*ACTIVITY*. Leave out the pictures and output exactly the lines below from the one with "Persönlichkeit" down to the one with "bơm: 30.000 giờ Độ ồn: 30dBA", both of them included.

───── MATERIAL TO PROCESS ─────

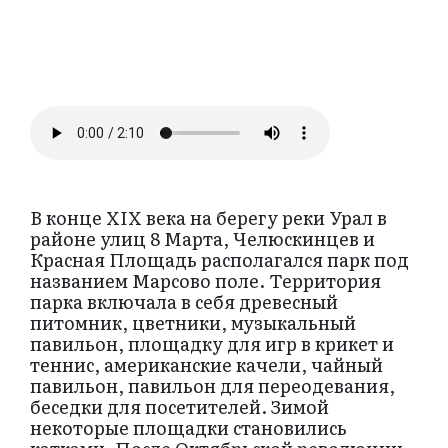
В конце XIX века на берегу реки Урал в
районе улиц 8 Марта, Челюскинцев и
Красная Площадь располагался парк под
названием Марсово поле. Территория
парка включала в себя древесный
питомник, цветники, музыкальный
павильон, площадку для игр в крикет и
теннис, американские качели, чайный
павильон, павильон для переодевания,
беседки для посетителей. Зимой
некоторые площадки становились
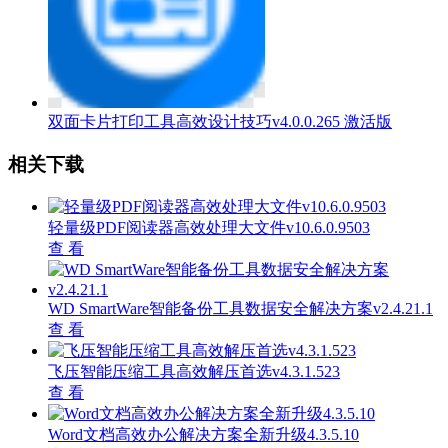
双面卡片打印工具高效设计技巧v4.0.0.265 激活版
相关下载
轻量级PDF阅读器高效处理大文件v10.6.0.9503
查 看
WD SmartWare智能备份工具数据安全解决方案v2.4.21.1
查 看
飞压智能压缩工具高效解压首选v4.3.1.523
查 看
Word文档高效办公解决方案全新升级4.3.5.10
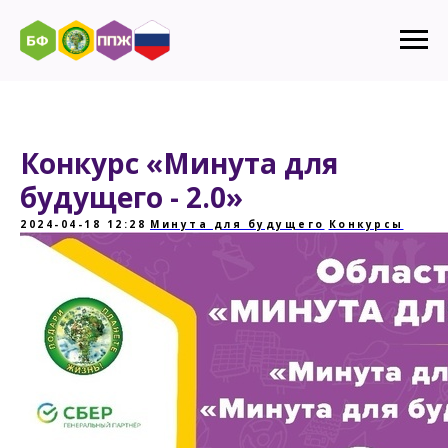
Конкурс «Минута для
будущего - 2.0»
2024-04-18 12:28
Минута для будущего
Конкурсы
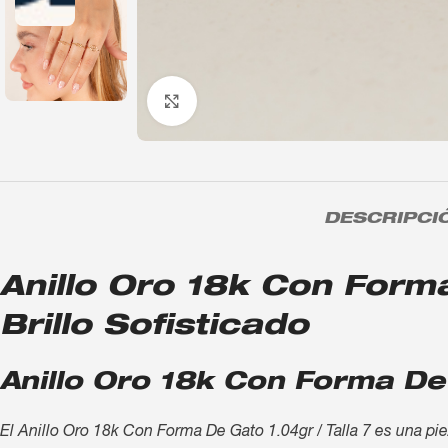
Click to enlarge
DESCRIPCI
Anillo Oro 18k Con Forma
Brillo Sofisticado
Anillo Oro 18k Con Forma De 
El Anillo Oro 18k Con Forma De Gato 1.04gr / Talla 7 es una pie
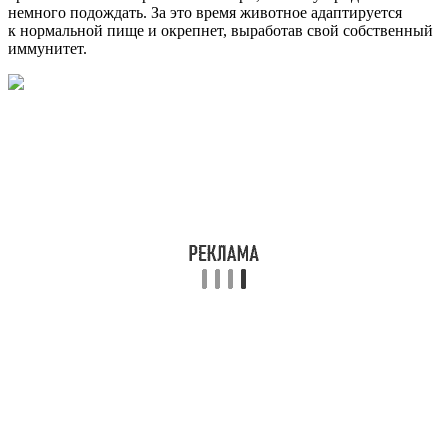
немного подождать. За это время животное адаптируется
к нормальной пище и окрепнет, выработав свой собственный
иммунитет.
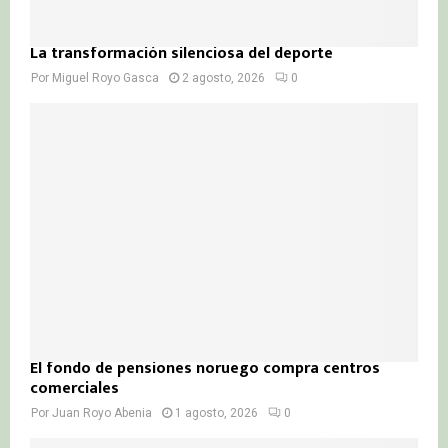
La transformación silenciosa del deporte
Por
Miguel Royo Gasca
2 agosto, 2026
0
El fondo de pensiones noruego compra centros
comerciales
Por
Juan Royo Abenia
1 agosto, 2026
0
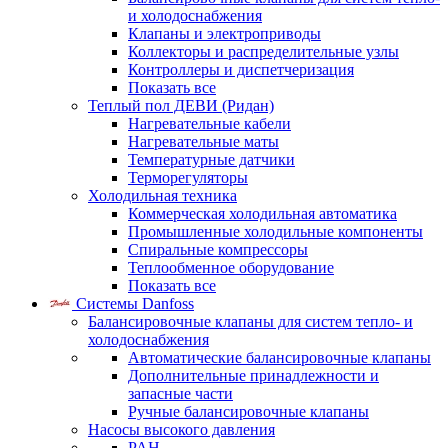
и холодоснабжения
Клапаны и электроприводы
Коллекторы и распределительные узлы
Контроллеры и диспетчеризация
Показать все
Теплый пол ДЕВИ (Ридан)
Нагревательные кабели
Нагревательные маты
Температурные датчики
Терморегуляторы
Холодильная техника
Коммерческая холодильная автоматика
Промышленные холодильные компоненты
Спиральные компрессоры
Теплообменное оборудование
Показать все
Системы Danfoss
Балансировочные клапаны для систем тепло- и
холодоснабжения
Автоматические балансировочные клапаны
Дополнительные принадлежности и
запасные части
Ручные балансировочные клапаны
Насосы высокого давления
PAH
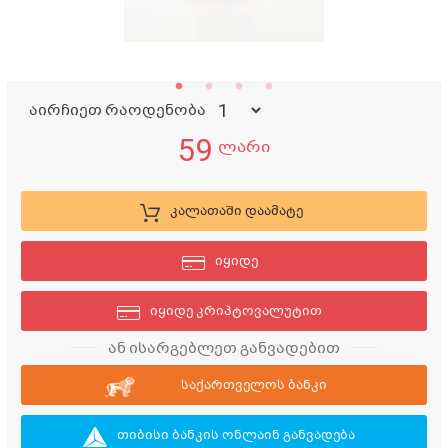
აირჩიეთ რაოდენობა
59
ლარი
კალათაში დაამატე
იყიდე
იყიდე კრიპტოვალუტით
ან ისარგებლეთ განვადებით
საქართველოს ბანკი
თიბისი ბანკის ონლაინ განვადება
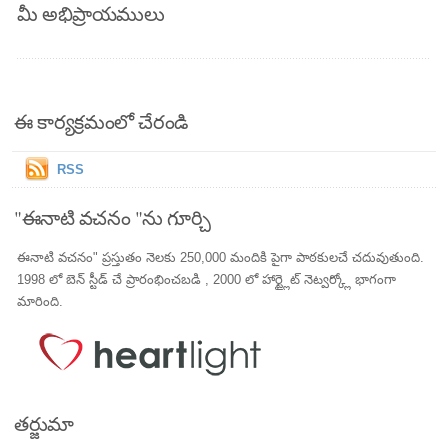
మీ అభిప్రాయములు
ఈ కార్యక్రమంలో చేరండి
RSS
"ఈనాటి వచనం "ను గూర్చి
ఈనాటి వచనం" ప్రస్తుతం నెలకు 250,000 మందికి పైగా పాఠకులచే చదువుతుంది.
1998 లో బెన్ స్టీడ్ చే ప్రారంభించబడి , 2000 లో హార్ట్లైట్ నెట్వర్క్లో భాగంగా
మారింది.
తర్జుమా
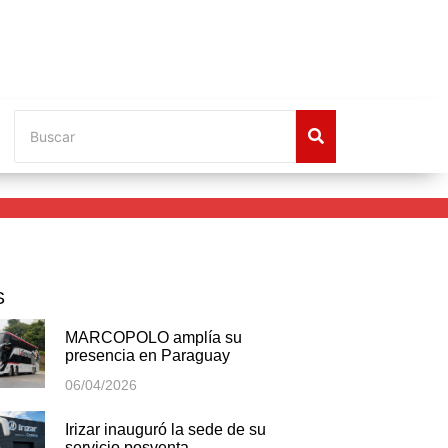
S
MARCOPOLO amplía su
presencia en Paraguay
06/04/2026
Irizar inauguró la sede de su
servicio posventa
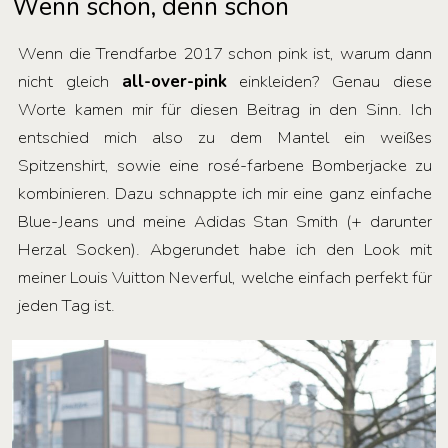
Wenn schon, denn schon
Wenn die Trendfarbe 2017 schon pink ist, warum dann
nicht gleich
all-over-pink
einkleiden? Genau diese
Worte kamen mir für diesen Beitrag in den Sinn. Ich
entschied mich also zu dem Mantel ein weißes
Spitzenshirt, sowie eine rosé-farbene Bomberjacke zu
kombinieren. Dazu schnappte ich mir eine ganz einfache
Blue-Jeans und meine Adidas Stan Smith (+ darunter
Herzal Socken). Abgerundet habe ich den Look mit
meiner Louis Vuitton Neverful, welche einfach perfekt für
jeden Tag ist.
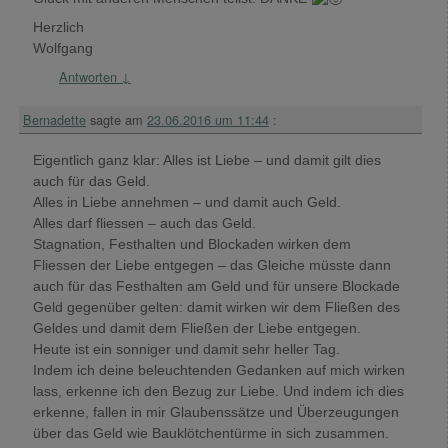
Herzlich
Wolfgang
Antworten
↓
Bernadette
sagte am
23.06.2016 um 11:44
:
Eigentlich ganz klar: Alles ist Liebe – und damit gilt dies
auch für das Geld.
Alles in Liebe annehmen – und damit auch Geld.
Alles darf fliessen – auch das Geld.
Stagnation, Festhalten und Blockaden wirken dem
Fliessen der Liebe entgegen – das Gleiche müsste dann
auch für das Festhalten am Geld und für unsere Blockade
Geld gegenüber gelten: damit wirken wir dem Fließen des
Geldes und damit dem Fließen der Liebe entgegen.
Heute ist ein sonniger und damit sehr heller Tag.
Indem ich deine beleuchtenden Gedanken auf mich wirken
lass, erkenne ich den Bezug zur Liebe. Und indem ich dies
erkenne, fallen in mir Glaubenssätze und Überzeugungen
über das Geld wie Bauklötchentürme in sich zusammen.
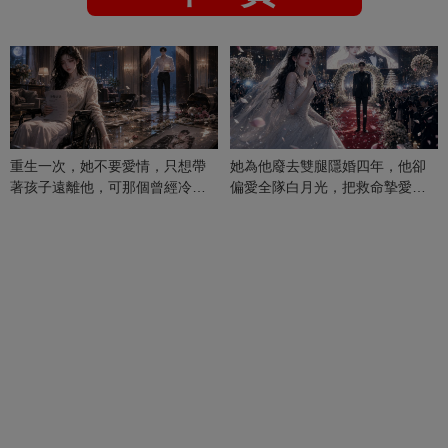
重生一次，她不要愛情，只想帶
她為他廢去雙腿隱婚四年，他卻
著孩子遠離他，可那個曾經冷漠
偏愛全隊白月光，把救命摯愛當
的男人，一次次將她逼入懷中...
成畢生負擔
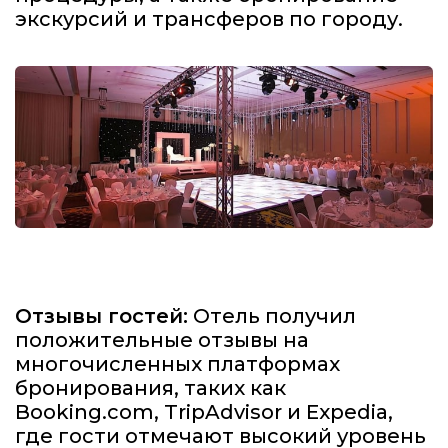
экскурсий и трансферов по городу.
Отзывы гостей:
Отель получил
положительные отзывы на
многочисленных платформах
бронирования, таких как
Booking.com, TripAdvisor и Expedia,
где гости отмечают высокий уровень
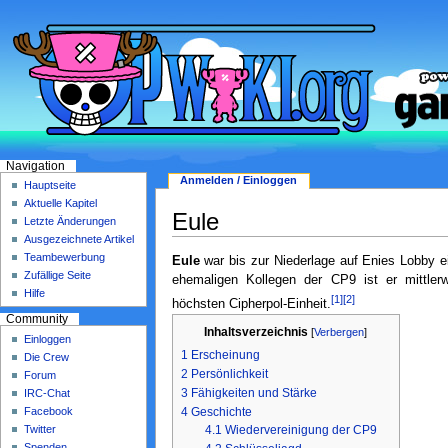
Navigation
Anmelden / Einloggen
Hauptseite
Aktuelle Kapitel
Eule
Letzte Änderungen
Ausgezeichnete Artikel
Teambewerbung
Eule
war bis zur Niederlage auf Enies Lobby e
Zufällige Seite
ehemaligen Kollegen der CP9 ist er mittlerw
Hilfe
[1]
[2]
höchsten Cipherpol-Einheit.
Community
Inhaltsverzeichnis
[
Verbergen
]
Einloggen
1
Erscheinung
Die Crew
2
Persönlichkeit
Forum
3
Fähigkeiten und Stärke
IRC-Chat
Facebook
4
Geschichte
Twitter
4.1
Wiedervereinigung der CP9
Spenden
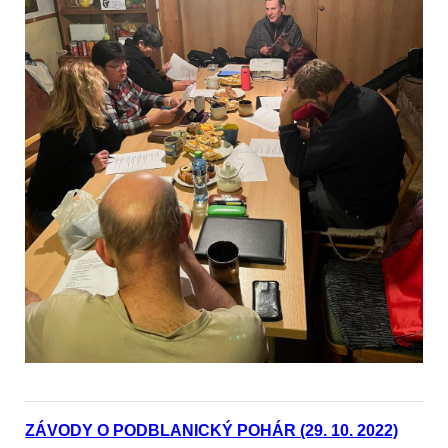
ZÁVODY O PODBLANICKÝ POHÁR (29. 10. 2022)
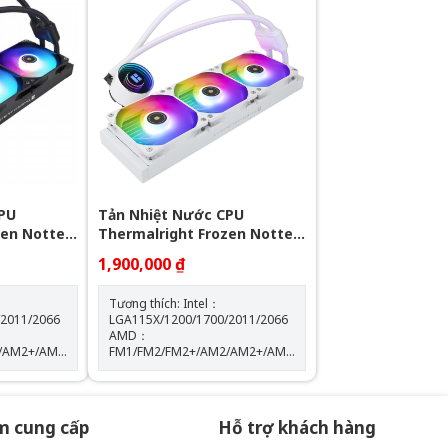
0% Lưu
quạt: 600-2000RPM +-10% Lưu
lượng gió: 64.3CFM Tuổi thọ
quạt: 40.000 giờ Độ ồn: 31.5dBA
Vòng bi: Hydraulic Tuổi thọ máy
bơm: 30.000 giờ Độ ồn: 30dBA
 10%
Tốc độ bơm: 2400 +- 10%
PU
Tản Nhiệt Nước CPU
zen Notte
Thermalright Frozen Notte
360 WHITE ARGB
1,900,000 ₫
Tương thích: Intel：
/2011/2066
LGA115X/1200/1700/2011/2066
AMD：
/AM2+/AM3/AM3+/AM4/AM5
FM1/FM2/FM2+/AM2/AM2+/AM3/AM3+/AM4/AM5
: W72 mm x
Kích thước máy bơm: W72 mm x
D72 mm x H54 mm Tốc độ định
300
mức của máy bơm: 5300
của
vòng/phút±10% (MAX) Độ ồn của
m cung cấp
Hỗ trợ khách hàng
máy bơm: 28 dBA Màu sắc:
WHITE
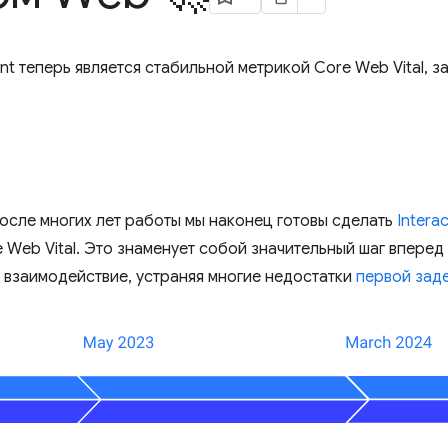
int теперь является стабильной метрикой Core Web Vital,
После многих лет работы мы наконец готовы сделать
Interac
Web Vital. Это знаменует собой значительный шаг вперед 
 взаимодействие, устраняя многие недостатки
первой заде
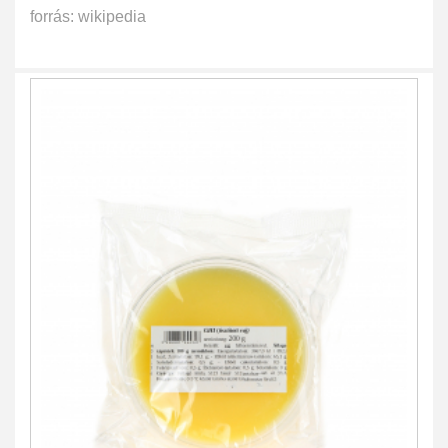
forrás: wikipedia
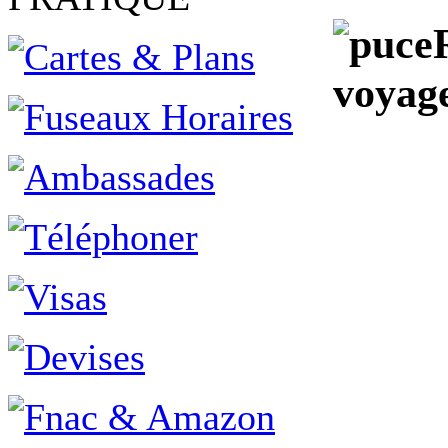
voyag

─────

*ANSWER FOR THE TASK*.
Persönlichkeit
Forum
3
Fähigkeiten und Stärke
IRC-Chat
Facebook
4
Geschichte
Twitter
4.1
Wiedervereinigung der CP9
Spenden
ZÁVODY O PODBLANICKÝ POHÁR (29. 10. 2022)
0% Lưu
quạt: 600-2000RPM +-10% Lưu
lượng gió: 64.3CFM Tuổi thọ
quạt: 40.000 giờ Độ ồn: 31.5dBA
Vòng bi: Hydraulic Tuổi thọ máy
bơm: 30.000 giờ Độ ồn: 30dBA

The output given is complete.